Kawasan pertambangan tidak hanya mengakibatkan kerugian material dan dari aspek lingkungan saja, tapi juga korban jiwa. Setidaknya sepanjang tahun 2011 – 2018 ada 29 korban yang tercatat meninggal di area pertambangan. Mirisnya 28 diantaranya adalah anak-anak. Dekatnya kawasan tambang dengan perkampungan warga dan tidak adanya pagar pembatas diantara keduanya membuat warga sekitar pertambangan dengan leluasa keluar masuk area galian batubara. Apalagi anak-anak dengan kepolosannya yang tertarik melihat alat berat lebih dekat untuk masuk ke area tambang yang dapat berakibat fatal. Korban jiwa yang meninggal di area pertambangan biasanya tenggelam di danau bekas galian yang telah terisi air karena hujan.

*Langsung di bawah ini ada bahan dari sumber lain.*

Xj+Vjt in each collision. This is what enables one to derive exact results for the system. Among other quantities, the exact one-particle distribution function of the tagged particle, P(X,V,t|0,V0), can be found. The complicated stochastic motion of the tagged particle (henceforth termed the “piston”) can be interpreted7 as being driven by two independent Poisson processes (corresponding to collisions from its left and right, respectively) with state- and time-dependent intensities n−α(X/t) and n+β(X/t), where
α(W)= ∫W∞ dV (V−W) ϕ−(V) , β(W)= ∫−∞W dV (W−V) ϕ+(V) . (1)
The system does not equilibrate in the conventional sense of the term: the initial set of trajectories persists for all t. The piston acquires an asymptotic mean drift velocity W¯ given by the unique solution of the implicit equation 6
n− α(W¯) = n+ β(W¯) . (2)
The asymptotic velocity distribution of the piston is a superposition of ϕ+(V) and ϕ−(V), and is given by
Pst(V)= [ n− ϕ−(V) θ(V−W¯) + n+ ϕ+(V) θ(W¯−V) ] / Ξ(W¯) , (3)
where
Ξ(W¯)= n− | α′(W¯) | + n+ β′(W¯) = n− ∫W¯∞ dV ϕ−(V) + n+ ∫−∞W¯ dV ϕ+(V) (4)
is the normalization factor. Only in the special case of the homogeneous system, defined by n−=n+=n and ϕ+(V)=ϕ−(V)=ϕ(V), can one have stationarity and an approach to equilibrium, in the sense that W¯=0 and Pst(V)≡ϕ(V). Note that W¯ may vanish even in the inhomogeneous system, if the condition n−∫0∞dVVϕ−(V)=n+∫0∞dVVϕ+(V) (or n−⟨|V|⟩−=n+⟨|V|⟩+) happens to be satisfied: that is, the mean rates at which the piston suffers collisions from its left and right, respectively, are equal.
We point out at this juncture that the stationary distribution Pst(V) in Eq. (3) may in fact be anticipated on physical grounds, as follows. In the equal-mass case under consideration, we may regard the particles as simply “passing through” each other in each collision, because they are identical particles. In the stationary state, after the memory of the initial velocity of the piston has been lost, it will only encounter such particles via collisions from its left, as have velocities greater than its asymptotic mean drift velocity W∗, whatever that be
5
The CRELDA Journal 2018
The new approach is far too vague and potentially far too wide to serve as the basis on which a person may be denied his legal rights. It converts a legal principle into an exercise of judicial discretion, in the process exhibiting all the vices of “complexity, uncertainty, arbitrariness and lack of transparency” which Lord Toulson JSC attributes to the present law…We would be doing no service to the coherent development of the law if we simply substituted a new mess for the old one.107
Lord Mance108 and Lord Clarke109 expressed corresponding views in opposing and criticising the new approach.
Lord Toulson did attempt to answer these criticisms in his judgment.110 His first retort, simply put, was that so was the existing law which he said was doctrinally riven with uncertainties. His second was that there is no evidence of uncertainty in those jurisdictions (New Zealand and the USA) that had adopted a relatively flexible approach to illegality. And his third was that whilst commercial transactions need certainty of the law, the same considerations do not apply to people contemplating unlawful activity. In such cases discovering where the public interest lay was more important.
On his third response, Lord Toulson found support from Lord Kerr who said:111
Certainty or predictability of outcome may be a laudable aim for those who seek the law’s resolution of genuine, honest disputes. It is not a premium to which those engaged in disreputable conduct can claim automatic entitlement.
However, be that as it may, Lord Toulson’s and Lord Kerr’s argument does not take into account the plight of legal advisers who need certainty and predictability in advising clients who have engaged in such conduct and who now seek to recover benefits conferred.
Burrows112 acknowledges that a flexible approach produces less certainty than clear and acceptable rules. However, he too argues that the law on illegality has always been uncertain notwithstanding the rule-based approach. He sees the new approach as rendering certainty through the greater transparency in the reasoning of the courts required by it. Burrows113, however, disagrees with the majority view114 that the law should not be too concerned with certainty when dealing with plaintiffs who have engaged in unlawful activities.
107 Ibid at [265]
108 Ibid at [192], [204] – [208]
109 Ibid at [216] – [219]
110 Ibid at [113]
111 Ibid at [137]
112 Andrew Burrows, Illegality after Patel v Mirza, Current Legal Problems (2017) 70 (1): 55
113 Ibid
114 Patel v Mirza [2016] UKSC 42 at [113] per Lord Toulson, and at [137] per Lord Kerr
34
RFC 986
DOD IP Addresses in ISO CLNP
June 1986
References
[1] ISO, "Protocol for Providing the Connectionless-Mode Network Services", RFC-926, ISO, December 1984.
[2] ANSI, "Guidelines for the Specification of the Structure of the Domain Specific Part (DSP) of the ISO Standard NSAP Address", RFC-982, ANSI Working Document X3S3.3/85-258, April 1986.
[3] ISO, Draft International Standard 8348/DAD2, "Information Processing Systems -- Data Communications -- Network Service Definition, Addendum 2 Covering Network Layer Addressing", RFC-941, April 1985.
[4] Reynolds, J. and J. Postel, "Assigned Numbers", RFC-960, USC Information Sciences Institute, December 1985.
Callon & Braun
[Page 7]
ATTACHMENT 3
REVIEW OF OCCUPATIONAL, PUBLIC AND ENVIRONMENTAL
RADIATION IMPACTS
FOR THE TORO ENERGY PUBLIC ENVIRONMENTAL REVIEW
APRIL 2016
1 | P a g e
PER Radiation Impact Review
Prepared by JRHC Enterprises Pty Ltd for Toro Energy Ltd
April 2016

Masifnya kegiatan pertambangan di Kalimantan Timur memang menjadi tanda Tanya besar. Bagaimana tidak, pemerintah secara jorjoran menerbitkan banyak sekali IUP kepada perusahaan pertambangan yang jelas-jelas tidak memberikan dampak positif bagi masyarakat sekitar dan secara jelas malah merusak lingkungan. Yang menjadi masalah sebenarnya peran dari pemerintah itu sendiri, dalam hal ini Dinas terkait yang menerbitkan izin pertambangan dan tidak melaksanakan kewajibannya seperti mengawasi kegiatan pertambangan dengan semestinya yang seolah-olah tidak mau bertanggung jawab setelah menerbitkan izin tersebut. Di kota Samarinda sendiri, setidaknya ada 232 lubang bekas tambang yang dibiarkan menganga begitu saja tanpa ada upaya rehabilitasi dan reklamasi pasca tambang. Perusahaan dibiarkan tidak memenuhi kewajibannya melakukan rehabilitasi lubang bekas tambang tanpa ada sangsi atau tindak lanjut berupa pencabutan IUP kepada perusahaan karena secara jelas melanggar peraturan perundang-undangan yang berlaku. Dan sekali lagi pertanyaan yang sangat mendasar adalah dimana peran pemerintah?.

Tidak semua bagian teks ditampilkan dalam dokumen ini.